Document section:
Thursday, July 7, 2011

My lovely lady lumps


I don't like attention. I'm not the propagating type. But a breast cancer diagnosis challenged my concept of life and offered me a kind of purpose- to reach out to others. I am writing this and doing all I can to make "kicking mASS" a positive and growing experience.
Last summer, at the age of 30 I found a tiny lump in my breast. I was motioned through all of the doctor visits, mammograms, ultrasounds and even an excisional biopsy. All the while every medical professional along the way reassuring me with the words, "It's nothing. You're too young and healthy." When the biopsy pathology report was available I went to see the surgeon with my two young boys in tow. I was sat down in his office, not an exam room, and still failed to recognize that I was about to be delivered a big blow.
"They found cancer." It was shocking news, especially when all the doctors anticipated the tumor to be benign. The first few hours after diagnosis were difficult. I didn't know anything about cancer. The very word was synonymous with terminal, death. But I wasn't devastated or even angry. I was instead very driven to learn all I could and particularly interested in breast cancer in young women. I may have been blind-sided with the diagnosis, but I was not about to fight cancer blindly.
In a matter of weeks I was wearing a hairnet and an equally unfashionable gown, giving thumbs up to my husband from a rolling bed. I had undergone a bilateral mastectomy with immediate reconstruction and a sentinel node biopsy in the five hours prior.

Dataset extract:
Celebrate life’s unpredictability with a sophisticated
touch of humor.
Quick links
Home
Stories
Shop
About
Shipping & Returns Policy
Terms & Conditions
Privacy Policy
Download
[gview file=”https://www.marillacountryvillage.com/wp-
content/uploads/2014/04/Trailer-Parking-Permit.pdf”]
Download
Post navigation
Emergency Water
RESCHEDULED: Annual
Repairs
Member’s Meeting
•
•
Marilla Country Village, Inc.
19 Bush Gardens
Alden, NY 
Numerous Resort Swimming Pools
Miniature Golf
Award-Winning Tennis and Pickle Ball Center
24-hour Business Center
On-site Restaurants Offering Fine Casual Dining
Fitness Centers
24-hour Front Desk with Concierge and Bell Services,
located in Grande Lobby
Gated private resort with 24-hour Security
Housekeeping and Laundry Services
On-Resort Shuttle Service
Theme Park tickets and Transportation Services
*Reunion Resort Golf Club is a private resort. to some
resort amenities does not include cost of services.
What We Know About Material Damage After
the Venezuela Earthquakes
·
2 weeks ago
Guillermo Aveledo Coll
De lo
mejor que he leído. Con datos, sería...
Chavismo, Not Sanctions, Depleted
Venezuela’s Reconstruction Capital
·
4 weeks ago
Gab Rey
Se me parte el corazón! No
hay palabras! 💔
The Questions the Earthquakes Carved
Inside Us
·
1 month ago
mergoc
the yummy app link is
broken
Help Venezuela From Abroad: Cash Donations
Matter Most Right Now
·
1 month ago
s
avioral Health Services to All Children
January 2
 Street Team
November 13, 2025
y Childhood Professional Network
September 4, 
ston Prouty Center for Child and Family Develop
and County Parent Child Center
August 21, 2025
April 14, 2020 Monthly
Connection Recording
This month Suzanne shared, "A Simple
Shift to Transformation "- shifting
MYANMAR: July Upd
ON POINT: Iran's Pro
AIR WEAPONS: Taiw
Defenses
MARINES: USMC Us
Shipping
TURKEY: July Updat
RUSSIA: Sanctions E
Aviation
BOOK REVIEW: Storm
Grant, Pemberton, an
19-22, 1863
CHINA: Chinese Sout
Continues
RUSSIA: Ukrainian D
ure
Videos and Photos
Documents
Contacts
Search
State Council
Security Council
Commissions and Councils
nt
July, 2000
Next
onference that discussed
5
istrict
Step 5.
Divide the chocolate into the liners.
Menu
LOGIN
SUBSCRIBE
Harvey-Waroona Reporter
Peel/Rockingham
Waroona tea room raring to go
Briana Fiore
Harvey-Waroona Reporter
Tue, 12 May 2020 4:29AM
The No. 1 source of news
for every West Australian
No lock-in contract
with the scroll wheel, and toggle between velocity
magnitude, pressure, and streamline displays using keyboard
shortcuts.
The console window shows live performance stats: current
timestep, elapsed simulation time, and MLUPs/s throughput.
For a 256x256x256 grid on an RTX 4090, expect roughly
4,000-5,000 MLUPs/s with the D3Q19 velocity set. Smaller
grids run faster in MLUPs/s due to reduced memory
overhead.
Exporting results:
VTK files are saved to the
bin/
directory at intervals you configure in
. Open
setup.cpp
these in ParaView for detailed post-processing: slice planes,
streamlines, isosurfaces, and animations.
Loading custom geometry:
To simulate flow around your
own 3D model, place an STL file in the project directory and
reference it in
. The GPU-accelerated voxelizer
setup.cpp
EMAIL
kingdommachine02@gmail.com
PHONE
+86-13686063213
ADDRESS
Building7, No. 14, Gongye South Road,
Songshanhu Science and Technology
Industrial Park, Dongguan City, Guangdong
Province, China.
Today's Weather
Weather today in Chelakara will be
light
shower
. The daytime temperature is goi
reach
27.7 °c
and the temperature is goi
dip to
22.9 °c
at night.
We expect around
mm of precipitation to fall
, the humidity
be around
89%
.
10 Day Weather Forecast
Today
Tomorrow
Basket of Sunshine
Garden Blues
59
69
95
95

Problems to solve:
• 1. Extract the section of the breast cancer blog post starting at "I don't like" and ending at "and growing experience.".
• 2. Continue the breast cancer blog post from its last sentence onward.

Answers in order:
• 1.
I don't like attention. I'm not the propagating type. But a breast cancer diagnosis challenged my concept of life and offered me a kind of purpose- to reach out to others. I am writing this and doing all I can to make "kicking mASS" a positive and growing experience.

• 2.
I was staged at 1A. Although my cancer was invasive, it had not spread to my lymph nodes. I did not carry any known breast cancer gene mutations (BRCA 1, 2) and further testing done on the mass provided a detailed biology that determined that I would not benefit from chemo. I did not do radiation either. My only treatments were surgery and 5 years of tamoxifen.
In this past year, I have met many young women who have and still fight breast cancer. I am very active in our young survivor group, serving on the committee for the Pink Ribbon Cowgirls, a program of the Breast Cancer Resource Center of Texas. I volunteer my time with this local group to make sure that other women are afforded the same information, support and comfort I was given. My quest for the latest and greatest news on breast cancer is unending.
I am testimony to the importance of early detection. Be your own health advocate...it could save your life.

1 comment:

  1. Gayle, I'm so glad you are doing this! There needs to be more interaction between survivors of different diagnoses to create a UNITED FRONT against these diseases!